La sentenza della Corte di giustizia Ue sulla detraibilità dell’Iva per le auto aziendali costa allo Stato 17 miliardi per il pregresso e 5 miliardi di euro a regime. La cifra è indicata nella presentazione della Finanziaria distribuita dal ministro dell’Economia, Tommaso Padoa-Schioppa, alle Commissioni bilancio di Camera e Senato. Oggi, intanto, il decreto legge relativo ai rimborsi dell’Iva sulle vetture aziendali approderà al Senato. La Commissione finanze di Palazzo Madama ha già bocciato tutti i 40 emendamenti presentati, compreso quello della relatrice concordato con il governo, che riscriveva quasi interamente il decreto spostando dal 15 dicembre al 15 aprile 2007 il termine per la presentazione delle domande di rimborso. Gli emendamenti, quello della relatrice incluso, saranno però ripresentati.
La perdita di gettito Iva derivante dalla sentenza Ue viene stimata, nella relazione tecnica del decreto legge fiscale, in 5,28 miliardi per il prossimo anno, in 5,21 per quello successivo e in 5,19 nel 2009. Il mancato gettito Iva viene comunque compensato dai nuovi limiti alla deducibilità delle spese e degli altri componenti negativi relativi alle auto aziendali fissati nel decreto.

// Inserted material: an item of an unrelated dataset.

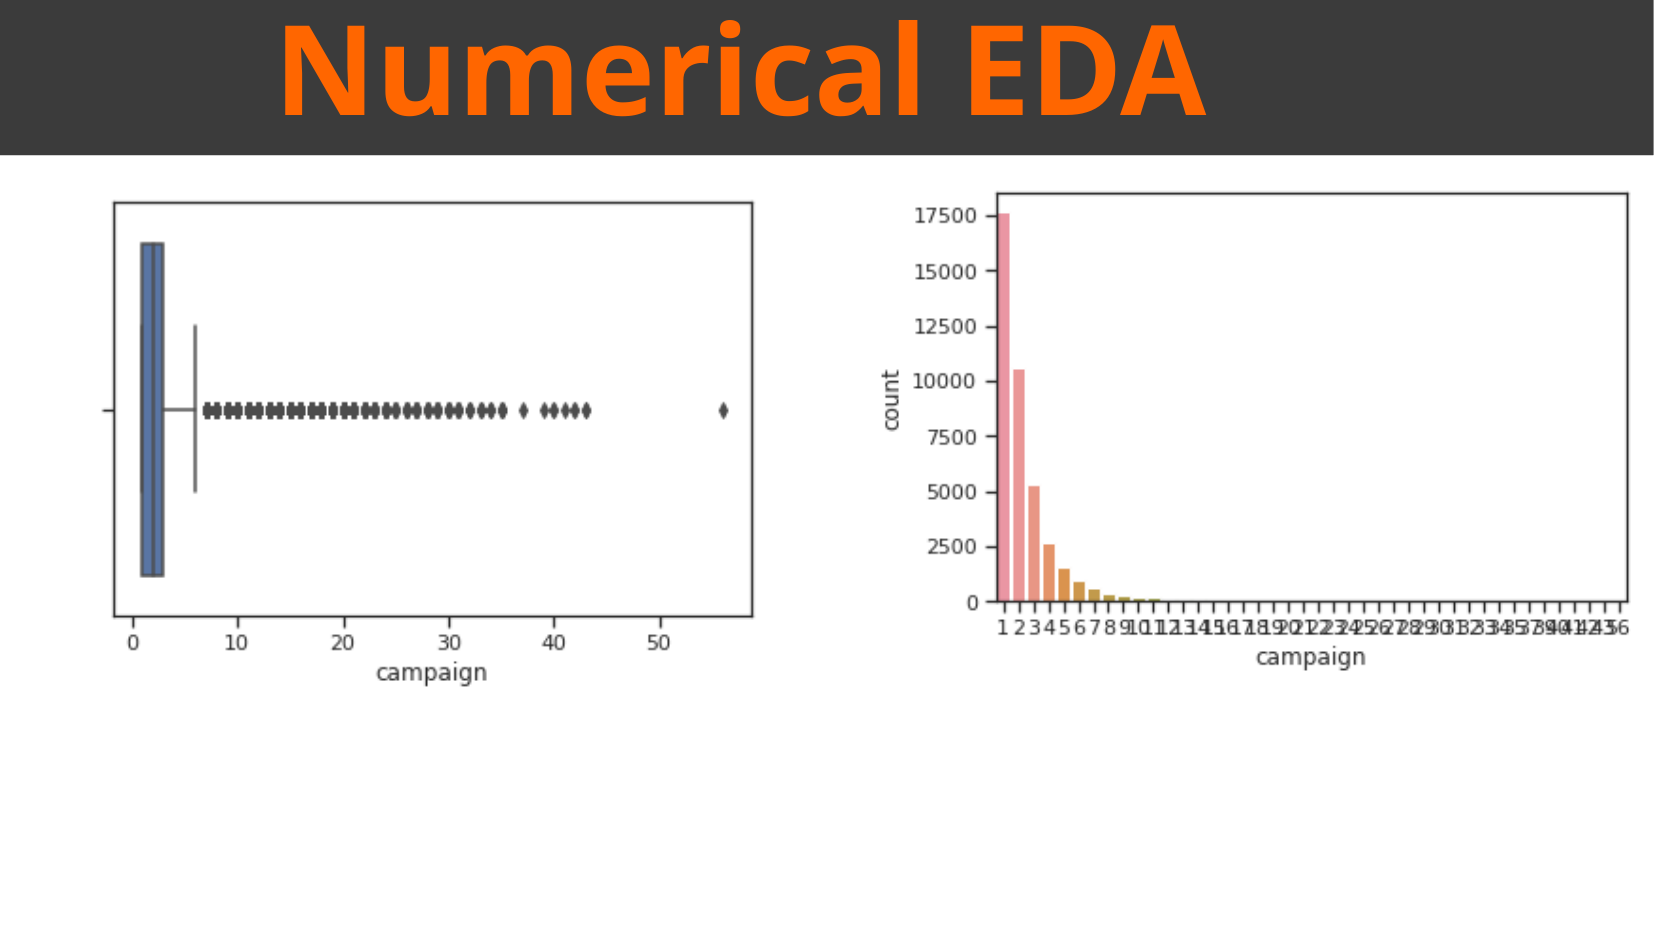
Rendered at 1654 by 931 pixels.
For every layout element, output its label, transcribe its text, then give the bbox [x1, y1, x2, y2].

Queste novità valgono nel 2007 maggiori entrate Ires/Irpef per 4,19 miliardi, cui si devono aggiungere 411 milioni, sempre a fini Irpef, dall’aumento del fringe benefit e 762 milioni di maggiore Irap. In totale, quindi, il governo prevede un gettito leggermente positivo per l’erario di 84 milioni nel 2007 (nel 2008 si guarda invece a un gettito negativo per 20 milioni e nel 2009 positivo per un milione). Le nuove disposizioni, si specifica nel provvedimento, hanno effetto dal periodo d’imposta in corso alla data di entrata in vigore del decreto (cioè il 2006) ma, ai soli fini dei versamenti in acconto delle imposte sui redditi e dell’Irap relative a questo periodo e a quelli successivi, il contribuente può continuare ad applicare le disposizioni precedenti.
Il giro di vite sulle auto aziendali («il governo - ha sottolineato nei giorni scorsi Gian Primo Quagliano, direttore del Centro Studi Promotor - ha tolto con una mano quello che la sentenza Ue gli imponeva di dare con l’altra») continua a essere fortemente criticato dagli addetti ai lavori. Particolarmente colpiti, secondo i calcoli di Gidp, che riunisce i direttori risorse umane di aziende medio-grandi, sono proprio quei quadri e dirigenti che per usufruire del parco macchine aziendale hanno una trattenuta in busta paga. La maggior parte delle imprese, si legge nel dossier di Gidp, considera l’auto «come indennità accessoria, destinata a dirigenti (97,44%), quadri (73,50%), impiegati (36,75%), beneficio di cui usufruiscono già da oltre dieci anni per oltre la metà delle persone oggetto dell’indagine. Di questi il 52,14% non contribuisce ai costi aziendali, contro un 45,30% che invece partecipa con un canone calcolato per il 41,88% come correlato al valore del veicolo».
L’Associazione contribuenti italiani, intanto, fa sapere che sono già state presentate le prime 10mila istanze di rimborso, scaricate dal sito www.contribuenti.it, per l’Iva pagata illegittimamente sulle autovetture, come riconosciuto da Bruxelles. A essere interessati - aggiunge l’Associazione - sono più di 4 milioni di aziende e 2 milioni di professionisti che hanno versato, in 27 anni, maggiori imposte per 67,878 miliardi.

«Da parte nostra - precisa Gianni Filipponi, segretario generale dell’Unrae (l’Unione riunisce gli importatori di auto in Italia) - abbiamo chiesto che nel decreto legge siano annullati gli articoli che penalizzano l’auto aziendale, settore che - non dimentichiamo - conta per il 27% sulle immatricolazioni complessive di vetture nuove».